Logo

2. Hukuk Dairesi2023/5179 E. 2024/3766 K.

Yapay Zeka Özeti

Uyuşmazlık: Karşılıklı boşanma davasında, boşanmaya sebep olan olaylardaki kusur durumu, tazminat miktarları ve iştirak nafakasının miktarının tespiti uyuşmazlığı.

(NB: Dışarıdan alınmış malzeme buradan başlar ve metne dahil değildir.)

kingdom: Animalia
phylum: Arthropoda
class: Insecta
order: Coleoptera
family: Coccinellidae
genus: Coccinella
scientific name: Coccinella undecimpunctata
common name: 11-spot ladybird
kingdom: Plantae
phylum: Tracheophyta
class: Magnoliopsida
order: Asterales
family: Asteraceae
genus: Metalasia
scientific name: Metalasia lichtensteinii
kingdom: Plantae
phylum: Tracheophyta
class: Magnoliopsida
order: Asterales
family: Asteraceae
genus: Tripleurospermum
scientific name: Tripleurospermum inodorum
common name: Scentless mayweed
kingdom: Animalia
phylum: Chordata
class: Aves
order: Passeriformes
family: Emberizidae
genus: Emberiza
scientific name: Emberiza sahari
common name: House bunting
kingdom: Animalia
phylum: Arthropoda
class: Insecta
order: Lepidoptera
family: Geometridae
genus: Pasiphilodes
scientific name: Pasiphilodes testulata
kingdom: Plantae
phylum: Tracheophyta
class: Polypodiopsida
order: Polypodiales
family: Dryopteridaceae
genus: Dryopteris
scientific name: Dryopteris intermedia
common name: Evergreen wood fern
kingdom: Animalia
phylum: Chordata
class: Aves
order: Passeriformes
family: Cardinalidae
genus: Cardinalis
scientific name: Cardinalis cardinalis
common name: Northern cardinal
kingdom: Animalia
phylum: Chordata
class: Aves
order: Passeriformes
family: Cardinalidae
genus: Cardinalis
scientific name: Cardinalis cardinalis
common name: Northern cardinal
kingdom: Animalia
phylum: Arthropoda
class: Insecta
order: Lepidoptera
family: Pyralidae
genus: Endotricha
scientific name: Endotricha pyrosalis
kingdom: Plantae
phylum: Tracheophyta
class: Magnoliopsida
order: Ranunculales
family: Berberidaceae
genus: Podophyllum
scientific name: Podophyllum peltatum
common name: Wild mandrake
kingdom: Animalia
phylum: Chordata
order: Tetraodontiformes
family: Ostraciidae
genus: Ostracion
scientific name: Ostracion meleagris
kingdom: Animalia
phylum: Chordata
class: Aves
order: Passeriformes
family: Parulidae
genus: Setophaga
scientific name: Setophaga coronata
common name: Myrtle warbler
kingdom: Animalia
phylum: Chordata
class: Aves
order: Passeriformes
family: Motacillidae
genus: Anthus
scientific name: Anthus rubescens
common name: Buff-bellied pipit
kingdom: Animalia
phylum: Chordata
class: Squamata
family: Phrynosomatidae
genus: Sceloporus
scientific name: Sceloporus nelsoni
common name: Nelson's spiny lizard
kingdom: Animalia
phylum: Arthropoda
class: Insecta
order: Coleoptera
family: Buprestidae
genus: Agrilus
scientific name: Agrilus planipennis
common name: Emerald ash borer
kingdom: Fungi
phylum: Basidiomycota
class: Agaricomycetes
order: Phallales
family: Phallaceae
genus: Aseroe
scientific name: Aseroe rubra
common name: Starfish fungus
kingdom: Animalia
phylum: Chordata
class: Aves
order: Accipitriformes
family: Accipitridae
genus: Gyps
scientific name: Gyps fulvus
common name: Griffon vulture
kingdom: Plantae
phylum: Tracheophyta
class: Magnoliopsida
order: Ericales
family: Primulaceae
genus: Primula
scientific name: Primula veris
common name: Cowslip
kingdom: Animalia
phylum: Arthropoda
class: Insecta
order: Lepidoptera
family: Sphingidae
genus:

Gerekçe ve Sonuç: Tarafların sosyal ve ekonomik durumları, boşanmaya sebep olan olaylardaki kusur durumu ve hakkaniyet ilkesi gözetilerek hükmedilen maddi ve manevi tazminat ile iştirak nafakası miktarlarının az olduğu gerekçesiyle, Bölge Adliye Mahkemesi kararının tazminat ve iştirak nafakası yönünden bozulmasına karar verilmiştir.

Karar Metni

"İçtihat Metni"

MAHKEMESİ : İstanbul Bölge Adliye Mahkemesi 38. Hukuk Dairesi

SAYISI : 2021/743 E., 2023/394 K.

KARAR : İstinaf başvurusunun kısmen kabulü ile yeniden esas hakkında hüküm kurma

İLK DERECE MAHKEMESİ : İstanbul Anadolu 6. Aile Mahkemesi

SAYISI : 2017/506 E., 2020/46 K.

Taraflar arasındaki karşılıklı boşanma davasından dolayı yapılan yargılama sonunda İlk Derece Mahkemesince asıl davanın kabulü ile tarafların boşanmalarına ve fer'îlerine, karşı davanın ise reddine karar verilmiştir.

Kararın taraf vekillerince istinaf edilmesi üzerine, Bölge Adliye Mahkemesince davacı-karşı davalı kadın vekilinin istinaf başvurusunun kabulü ile İlk Derece Mahkemesi hükmünün kabul edilen yönlerden kaldırılmasına ve bu yönlerden yeniden esas hakkında hüküm kurulmasına, davalı-karşı davacı erkek vekilinin tüm, davacı-karşı davalı kadın vekilinin ise diğer yönlere ilişkin istinaf itirazlarının ayrı ayrı esastan reddine karar verilmiştir.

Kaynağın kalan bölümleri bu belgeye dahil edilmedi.